Pie XII
Le spécialiste de l’histoire de l’Italie contemporaine qu’est Pierre Milza ne pouvait pas ne pas consacrer un livre à Pie XII, un pape dont l’importance est manifeste pour la compréhension de l’évolution de l’Eglise au cours de la seconde moitié du XX° siècle. Biographie très classique, le Pie XII de Pierre Milza jouit d’une postériorité qui lui permet d’intégrer l’ensemble de ce que la communauté des chercheurs sait d’Eugenio Pacelli. Issu de la bourgeoisie romaine, fils d’une famille pieuse, le jeune Eugenio Pacelli a tôt fait de découvrir la vocation qui l’habite : il sera prêtre. Seulement, il était dit que ce brillant sujet ne saurait se contenter d’un office médiocre au service de la sainte Eglise romaine. Ses qualités d’intellectuel et de diplomate lui font brûler les étapes : nonce à Munich en 1917, puis à Berlin en 1925, secrétaire d’Etat du pape Pie XI en 1929… C’est en 1939, à la veille de la guerre, que les cardinaux l’élisent sur le trône de saint Pierre. Vient la guerre, la période des grands déchirements : que doit faire et que doit dire le pape devant l’étendue des crimes de guerre, la Shoah en premier lieu ? Diplomate à l’excès, soucieux du sort des catholiques de langue allemande, il condamne les crimes nazis avec une retenue qui donnera des arguments à ceux qui, tel l’auteur du Vicaire Rolf Hochhut, lui ont reproché avec force ses silences. En réalité, s’il abhorre le nazisme et montre son souci du peuple juif en sauvant de l’horreur des milliers de juifs italiens, Pie XII, sans doute en raison de sa germanophilie latente, déteste encore plus le communisme. « Si pour le parti de Hitler la question est celle de la mise en tutelle des Eglises dans le cadre d’un Etat autoritaire, voire totalitaire, pour les communistes il s’agit de mettre en place leur complète éradication » (p. 141-142)

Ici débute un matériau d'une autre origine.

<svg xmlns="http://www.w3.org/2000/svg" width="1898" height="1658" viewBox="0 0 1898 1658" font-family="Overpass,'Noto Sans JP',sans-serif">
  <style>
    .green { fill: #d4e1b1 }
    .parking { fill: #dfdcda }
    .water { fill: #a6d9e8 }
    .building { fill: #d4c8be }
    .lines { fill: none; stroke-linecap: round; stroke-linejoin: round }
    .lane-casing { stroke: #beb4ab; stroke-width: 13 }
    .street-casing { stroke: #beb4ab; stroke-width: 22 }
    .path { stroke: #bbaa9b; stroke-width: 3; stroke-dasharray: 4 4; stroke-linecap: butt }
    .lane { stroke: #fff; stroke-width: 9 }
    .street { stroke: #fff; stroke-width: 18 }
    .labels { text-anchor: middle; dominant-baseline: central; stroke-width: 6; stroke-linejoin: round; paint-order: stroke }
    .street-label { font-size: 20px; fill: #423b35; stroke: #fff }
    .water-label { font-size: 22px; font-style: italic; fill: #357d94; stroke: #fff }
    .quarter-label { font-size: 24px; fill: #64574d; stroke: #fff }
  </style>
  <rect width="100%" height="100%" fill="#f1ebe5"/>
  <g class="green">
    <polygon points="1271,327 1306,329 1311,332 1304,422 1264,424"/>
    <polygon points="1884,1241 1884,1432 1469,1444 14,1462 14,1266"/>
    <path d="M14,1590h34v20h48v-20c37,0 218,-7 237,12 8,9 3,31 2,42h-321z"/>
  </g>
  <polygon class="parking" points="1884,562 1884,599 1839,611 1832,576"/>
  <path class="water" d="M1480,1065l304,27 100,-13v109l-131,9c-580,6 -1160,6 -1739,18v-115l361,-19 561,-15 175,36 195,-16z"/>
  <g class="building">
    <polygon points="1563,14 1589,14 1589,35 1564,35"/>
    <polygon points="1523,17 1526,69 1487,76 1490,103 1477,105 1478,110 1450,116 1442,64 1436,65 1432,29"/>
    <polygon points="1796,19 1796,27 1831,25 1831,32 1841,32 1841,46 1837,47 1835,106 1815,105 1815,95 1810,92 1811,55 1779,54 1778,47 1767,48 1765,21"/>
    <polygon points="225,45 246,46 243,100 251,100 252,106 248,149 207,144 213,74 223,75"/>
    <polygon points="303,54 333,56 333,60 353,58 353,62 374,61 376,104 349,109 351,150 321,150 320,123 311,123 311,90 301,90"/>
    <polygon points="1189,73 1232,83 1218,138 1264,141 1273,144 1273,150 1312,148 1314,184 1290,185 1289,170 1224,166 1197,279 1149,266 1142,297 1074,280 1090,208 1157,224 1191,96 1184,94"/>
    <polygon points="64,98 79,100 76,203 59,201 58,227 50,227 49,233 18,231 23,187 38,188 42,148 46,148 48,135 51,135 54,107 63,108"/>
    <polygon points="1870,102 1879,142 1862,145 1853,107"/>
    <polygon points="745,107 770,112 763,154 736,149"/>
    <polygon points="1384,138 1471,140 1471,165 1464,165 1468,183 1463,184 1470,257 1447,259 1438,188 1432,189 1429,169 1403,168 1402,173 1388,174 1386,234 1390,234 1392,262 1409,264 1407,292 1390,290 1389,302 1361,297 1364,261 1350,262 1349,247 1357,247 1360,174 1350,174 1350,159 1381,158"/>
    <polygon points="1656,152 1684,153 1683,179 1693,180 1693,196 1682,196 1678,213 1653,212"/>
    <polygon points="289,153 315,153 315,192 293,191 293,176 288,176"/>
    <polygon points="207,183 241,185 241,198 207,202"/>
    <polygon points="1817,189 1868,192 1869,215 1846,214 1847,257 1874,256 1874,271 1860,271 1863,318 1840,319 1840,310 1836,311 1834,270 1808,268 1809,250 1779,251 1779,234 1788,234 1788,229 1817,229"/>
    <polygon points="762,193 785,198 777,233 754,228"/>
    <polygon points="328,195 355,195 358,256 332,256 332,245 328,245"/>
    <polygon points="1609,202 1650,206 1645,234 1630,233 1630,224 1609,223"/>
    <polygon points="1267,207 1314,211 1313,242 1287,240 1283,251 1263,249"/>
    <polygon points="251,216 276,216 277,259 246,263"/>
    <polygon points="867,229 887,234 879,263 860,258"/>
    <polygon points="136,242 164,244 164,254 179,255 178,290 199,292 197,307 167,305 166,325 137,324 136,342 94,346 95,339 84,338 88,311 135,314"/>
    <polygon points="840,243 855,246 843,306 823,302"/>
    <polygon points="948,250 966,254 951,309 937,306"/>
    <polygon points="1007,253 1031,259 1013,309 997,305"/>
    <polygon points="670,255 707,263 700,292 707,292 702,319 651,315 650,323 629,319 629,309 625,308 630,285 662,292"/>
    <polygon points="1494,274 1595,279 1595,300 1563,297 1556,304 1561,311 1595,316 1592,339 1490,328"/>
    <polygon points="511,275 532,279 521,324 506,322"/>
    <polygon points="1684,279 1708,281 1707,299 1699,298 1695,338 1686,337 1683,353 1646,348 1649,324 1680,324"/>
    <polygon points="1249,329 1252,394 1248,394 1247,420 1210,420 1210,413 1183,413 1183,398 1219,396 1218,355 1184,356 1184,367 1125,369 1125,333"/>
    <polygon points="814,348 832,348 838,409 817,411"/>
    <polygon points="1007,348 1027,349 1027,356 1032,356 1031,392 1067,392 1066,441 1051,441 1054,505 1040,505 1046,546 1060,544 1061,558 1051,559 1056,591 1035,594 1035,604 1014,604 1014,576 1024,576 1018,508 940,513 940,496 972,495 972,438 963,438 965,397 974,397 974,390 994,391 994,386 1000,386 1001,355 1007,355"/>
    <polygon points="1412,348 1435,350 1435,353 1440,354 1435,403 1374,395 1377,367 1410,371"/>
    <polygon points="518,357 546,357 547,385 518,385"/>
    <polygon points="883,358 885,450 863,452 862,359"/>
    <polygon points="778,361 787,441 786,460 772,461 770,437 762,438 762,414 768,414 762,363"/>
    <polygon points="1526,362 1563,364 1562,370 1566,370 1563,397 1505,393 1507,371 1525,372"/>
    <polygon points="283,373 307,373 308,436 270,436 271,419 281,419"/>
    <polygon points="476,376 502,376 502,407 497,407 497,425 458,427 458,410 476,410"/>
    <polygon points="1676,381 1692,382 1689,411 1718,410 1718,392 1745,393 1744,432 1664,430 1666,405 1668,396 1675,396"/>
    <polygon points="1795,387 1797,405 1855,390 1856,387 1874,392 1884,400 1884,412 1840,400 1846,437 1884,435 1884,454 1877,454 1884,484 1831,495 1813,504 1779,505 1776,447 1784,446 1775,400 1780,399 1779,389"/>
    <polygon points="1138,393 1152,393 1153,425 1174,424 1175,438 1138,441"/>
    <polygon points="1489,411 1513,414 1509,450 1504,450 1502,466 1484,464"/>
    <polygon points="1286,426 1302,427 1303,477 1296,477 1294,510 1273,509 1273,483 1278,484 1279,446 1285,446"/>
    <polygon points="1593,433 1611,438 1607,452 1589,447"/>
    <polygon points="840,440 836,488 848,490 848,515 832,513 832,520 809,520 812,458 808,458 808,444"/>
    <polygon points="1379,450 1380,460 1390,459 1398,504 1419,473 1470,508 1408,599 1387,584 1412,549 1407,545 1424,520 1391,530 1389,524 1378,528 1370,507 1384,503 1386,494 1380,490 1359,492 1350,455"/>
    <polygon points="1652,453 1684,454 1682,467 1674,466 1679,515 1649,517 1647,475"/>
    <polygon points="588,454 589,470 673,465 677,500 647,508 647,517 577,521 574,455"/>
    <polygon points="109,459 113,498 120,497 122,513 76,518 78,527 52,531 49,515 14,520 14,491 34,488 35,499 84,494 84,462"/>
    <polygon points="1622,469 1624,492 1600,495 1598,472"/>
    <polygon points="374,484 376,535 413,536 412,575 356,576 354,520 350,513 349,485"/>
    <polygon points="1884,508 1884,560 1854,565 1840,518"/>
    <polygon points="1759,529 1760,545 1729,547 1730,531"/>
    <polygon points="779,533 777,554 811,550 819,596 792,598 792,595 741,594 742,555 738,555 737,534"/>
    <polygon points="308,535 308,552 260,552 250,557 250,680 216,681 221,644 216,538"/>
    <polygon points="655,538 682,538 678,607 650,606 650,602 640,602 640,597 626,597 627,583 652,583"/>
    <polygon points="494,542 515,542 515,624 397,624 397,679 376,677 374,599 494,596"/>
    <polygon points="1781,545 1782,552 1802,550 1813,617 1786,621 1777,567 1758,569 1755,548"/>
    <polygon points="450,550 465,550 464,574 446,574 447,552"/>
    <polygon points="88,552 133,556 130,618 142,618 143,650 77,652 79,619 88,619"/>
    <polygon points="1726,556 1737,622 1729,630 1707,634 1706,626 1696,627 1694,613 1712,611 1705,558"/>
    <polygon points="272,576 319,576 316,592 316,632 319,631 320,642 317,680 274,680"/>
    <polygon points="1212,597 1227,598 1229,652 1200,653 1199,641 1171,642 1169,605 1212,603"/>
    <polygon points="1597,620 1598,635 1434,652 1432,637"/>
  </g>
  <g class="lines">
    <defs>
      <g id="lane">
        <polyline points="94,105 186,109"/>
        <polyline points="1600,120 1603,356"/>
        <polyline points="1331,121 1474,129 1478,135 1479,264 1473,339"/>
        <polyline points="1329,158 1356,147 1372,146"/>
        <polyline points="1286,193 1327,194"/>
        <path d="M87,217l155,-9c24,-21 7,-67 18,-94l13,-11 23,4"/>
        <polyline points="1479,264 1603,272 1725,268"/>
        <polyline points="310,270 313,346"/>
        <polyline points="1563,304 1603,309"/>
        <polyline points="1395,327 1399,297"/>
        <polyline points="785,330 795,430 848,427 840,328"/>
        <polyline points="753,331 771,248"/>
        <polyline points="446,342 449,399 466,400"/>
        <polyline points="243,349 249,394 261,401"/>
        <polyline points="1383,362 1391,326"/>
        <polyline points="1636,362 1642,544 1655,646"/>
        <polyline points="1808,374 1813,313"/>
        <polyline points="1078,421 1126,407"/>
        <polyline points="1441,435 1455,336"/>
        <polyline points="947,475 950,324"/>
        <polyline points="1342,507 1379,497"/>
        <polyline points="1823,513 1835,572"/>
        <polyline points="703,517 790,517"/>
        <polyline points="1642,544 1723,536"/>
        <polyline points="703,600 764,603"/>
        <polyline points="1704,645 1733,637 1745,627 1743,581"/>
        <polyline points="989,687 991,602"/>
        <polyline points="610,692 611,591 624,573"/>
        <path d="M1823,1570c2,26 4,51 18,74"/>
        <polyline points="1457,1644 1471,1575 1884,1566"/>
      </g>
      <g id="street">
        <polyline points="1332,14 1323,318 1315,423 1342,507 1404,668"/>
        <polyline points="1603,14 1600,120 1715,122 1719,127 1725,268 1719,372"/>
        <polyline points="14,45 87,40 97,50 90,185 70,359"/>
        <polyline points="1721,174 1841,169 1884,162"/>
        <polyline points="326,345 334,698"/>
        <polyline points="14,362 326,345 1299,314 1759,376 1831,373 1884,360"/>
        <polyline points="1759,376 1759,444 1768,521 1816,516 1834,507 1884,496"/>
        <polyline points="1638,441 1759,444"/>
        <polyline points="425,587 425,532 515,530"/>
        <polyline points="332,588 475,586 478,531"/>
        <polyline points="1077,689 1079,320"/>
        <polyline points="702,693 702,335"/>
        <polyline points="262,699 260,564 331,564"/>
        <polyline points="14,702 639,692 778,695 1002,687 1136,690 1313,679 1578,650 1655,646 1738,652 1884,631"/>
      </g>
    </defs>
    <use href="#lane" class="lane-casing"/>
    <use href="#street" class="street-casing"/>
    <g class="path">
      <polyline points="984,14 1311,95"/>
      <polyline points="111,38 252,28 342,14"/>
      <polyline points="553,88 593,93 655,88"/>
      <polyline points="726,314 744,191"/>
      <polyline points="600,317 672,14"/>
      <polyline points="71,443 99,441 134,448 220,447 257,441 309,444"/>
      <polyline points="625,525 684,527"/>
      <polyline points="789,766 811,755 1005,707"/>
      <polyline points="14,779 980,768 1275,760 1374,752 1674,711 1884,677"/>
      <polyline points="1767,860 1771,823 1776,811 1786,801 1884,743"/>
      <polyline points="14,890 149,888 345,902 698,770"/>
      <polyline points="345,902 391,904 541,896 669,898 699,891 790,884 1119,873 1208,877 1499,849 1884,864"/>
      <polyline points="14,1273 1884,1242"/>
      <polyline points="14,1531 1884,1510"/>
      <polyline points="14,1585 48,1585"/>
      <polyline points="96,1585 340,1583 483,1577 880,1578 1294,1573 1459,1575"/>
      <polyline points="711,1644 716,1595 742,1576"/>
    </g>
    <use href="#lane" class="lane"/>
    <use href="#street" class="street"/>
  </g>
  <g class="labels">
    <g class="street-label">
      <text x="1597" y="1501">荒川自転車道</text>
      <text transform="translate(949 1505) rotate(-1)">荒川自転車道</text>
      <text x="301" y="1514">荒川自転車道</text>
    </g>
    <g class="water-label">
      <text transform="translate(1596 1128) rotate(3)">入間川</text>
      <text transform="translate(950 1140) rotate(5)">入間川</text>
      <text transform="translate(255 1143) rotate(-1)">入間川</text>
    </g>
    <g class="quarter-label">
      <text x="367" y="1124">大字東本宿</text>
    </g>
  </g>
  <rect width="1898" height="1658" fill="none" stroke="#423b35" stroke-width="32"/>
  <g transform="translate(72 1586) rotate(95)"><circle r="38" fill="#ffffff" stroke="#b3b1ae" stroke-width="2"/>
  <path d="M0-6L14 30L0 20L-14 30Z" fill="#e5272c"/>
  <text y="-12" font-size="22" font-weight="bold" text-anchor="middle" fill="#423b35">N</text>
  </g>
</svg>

Toujours intéressant, facile à lire, ce Pie XII est indéniablement de très bonne facture. Cela suffira-t-il pour l’amener à concurrencer d’autres biographies du pape Pacelli, comme celle de Robert Serrou, rien n’est moins sûr ? Concentrée essentiellement sur les aspects diplomatiques du pontificat, le livre de Pierre Milza fait malheureusement l’impasse sur quantité de dossiers essentiels à la compréhension de l’histoire de l’Eglise au XX° siècle, comme le refus des prêtres-ouvriers. Pontificat important au plan des relations internationales, il le fut également pour l’évolution de l’Eglise, avant l’élection de Jean XXIII et la convocation du second concile du Vatican. !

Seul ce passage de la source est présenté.